Supplied text:
━━━━━━━━
# Train the AutoModel with SageMaker training jobs

This notebook is a walk-through on how to train and evaluated the AutoModel within Sagemaker training job. Sagemaker training jobs have several advantages over a normal notebook, like:

- provide a nice overview of all the training you ran
- automatically store the results of a training run (metrics, [logs](https://console.aws.amazon.com/cloudwatch) and models)
- allows running multiple training jobs in parallel if sufficient GPUs is allocated

## Setup

First, we need to import required libraries and functions.

In [None]:
import sys                                                                             # Python system library needed to load custom functions
import numpy as np                                                                     # for performing calculations on numerical arrays
import pandas as pd                                                                    # home of the DataFrame construct, _the_ most important object for Data Science
import seaborn as sns                                                                  # additional plotting library
import matplotlib.pyplot as plt                                                        # allows creation of insightful plots
import os                                                                              # for changing the directory

import sagemaker                                                                       # dedicated sagemaker library to execute training jobs
import boto3                                                                           # for interacting with S3 buckets

from sagemaker.huggingface import HuggingFace                                           # for executing the trainig jobs
from sklearn.metrics import precision_recall_fscore_support, accuracy_score             # tools to understand how our model is performing

sys.path.append('../src')                                                               # Add the source directory to the PYTHONPATH. This allows to import local functions and modules.
━━━━━━━━
Dataset content:
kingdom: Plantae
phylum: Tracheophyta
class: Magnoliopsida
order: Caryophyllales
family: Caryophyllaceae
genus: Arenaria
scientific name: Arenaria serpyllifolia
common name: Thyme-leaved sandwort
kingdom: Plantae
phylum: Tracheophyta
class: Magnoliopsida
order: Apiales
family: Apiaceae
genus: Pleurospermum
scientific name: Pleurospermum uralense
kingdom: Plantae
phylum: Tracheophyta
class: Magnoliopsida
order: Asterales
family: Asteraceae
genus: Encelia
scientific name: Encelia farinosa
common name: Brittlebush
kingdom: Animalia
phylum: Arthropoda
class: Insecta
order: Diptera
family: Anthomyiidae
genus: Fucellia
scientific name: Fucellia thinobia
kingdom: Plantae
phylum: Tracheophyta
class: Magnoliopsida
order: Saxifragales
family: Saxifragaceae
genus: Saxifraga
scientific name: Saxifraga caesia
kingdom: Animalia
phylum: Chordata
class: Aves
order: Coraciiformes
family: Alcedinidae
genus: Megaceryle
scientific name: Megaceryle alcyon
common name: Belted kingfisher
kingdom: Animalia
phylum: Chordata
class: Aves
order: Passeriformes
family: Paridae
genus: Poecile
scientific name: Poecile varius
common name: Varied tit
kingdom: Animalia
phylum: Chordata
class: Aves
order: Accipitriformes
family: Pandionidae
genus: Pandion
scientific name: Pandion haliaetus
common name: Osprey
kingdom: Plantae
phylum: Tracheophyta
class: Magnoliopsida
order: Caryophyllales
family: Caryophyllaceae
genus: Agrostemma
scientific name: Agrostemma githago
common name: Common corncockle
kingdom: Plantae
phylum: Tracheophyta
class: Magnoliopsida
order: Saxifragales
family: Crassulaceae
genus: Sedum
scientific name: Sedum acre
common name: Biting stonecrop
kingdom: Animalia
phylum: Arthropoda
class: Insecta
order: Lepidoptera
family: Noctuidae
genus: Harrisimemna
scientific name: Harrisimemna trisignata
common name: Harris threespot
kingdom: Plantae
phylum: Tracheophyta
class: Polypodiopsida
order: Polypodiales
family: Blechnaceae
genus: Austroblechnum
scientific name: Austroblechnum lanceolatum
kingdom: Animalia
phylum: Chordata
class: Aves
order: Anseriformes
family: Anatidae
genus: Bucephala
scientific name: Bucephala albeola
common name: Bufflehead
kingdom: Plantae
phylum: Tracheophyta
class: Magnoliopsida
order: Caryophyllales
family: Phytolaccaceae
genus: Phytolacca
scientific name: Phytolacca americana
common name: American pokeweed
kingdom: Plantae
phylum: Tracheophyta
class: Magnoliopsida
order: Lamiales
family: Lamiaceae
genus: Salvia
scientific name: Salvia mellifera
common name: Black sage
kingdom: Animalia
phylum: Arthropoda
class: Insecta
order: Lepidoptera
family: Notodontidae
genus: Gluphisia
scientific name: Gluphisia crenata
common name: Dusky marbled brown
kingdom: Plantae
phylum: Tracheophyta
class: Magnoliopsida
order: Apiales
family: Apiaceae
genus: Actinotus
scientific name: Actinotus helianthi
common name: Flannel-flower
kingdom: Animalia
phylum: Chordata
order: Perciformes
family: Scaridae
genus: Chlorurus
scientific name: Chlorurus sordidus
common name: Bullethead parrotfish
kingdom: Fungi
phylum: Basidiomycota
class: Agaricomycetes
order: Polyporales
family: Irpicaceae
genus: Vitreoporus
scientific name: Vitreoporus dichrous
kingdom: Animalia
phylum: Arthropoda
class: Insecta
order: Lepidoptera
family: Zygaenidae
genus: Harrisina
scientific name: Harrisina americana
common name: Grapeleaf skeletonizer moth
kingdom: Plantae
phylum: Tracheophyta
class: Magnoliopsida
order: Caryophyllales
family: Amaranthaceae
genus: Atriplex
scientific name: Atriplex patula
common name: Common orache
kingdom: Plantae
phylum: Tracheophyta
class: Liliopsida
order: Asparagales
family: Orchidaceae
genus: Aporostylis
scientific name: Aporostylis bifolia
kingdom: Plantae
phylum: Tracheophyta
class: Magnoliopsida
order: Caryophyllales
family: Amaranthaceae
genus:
━━━━━━━━
Instructions:
1. Write out the part of the SageMaker training notebook that starts with "- provide a" and goes on through "[logs](https://console.aws.amazon.com/cloudwatch) and models)".
2. Translate this sentence from the SageMaker training notebook into French: "First, we need to import required libraries and functions."
The lines have no connection to the SageMaker training notebook.

The answers:
1.
- provide a nice overview of all the training you ran
- automatically store the results of a training run (metrics, [logs](https://console.aws.amazon.com/cloudwatch) and models)

2. Tout d'abord, nous devons importer les bibliothèques et les fonctions nécessaires.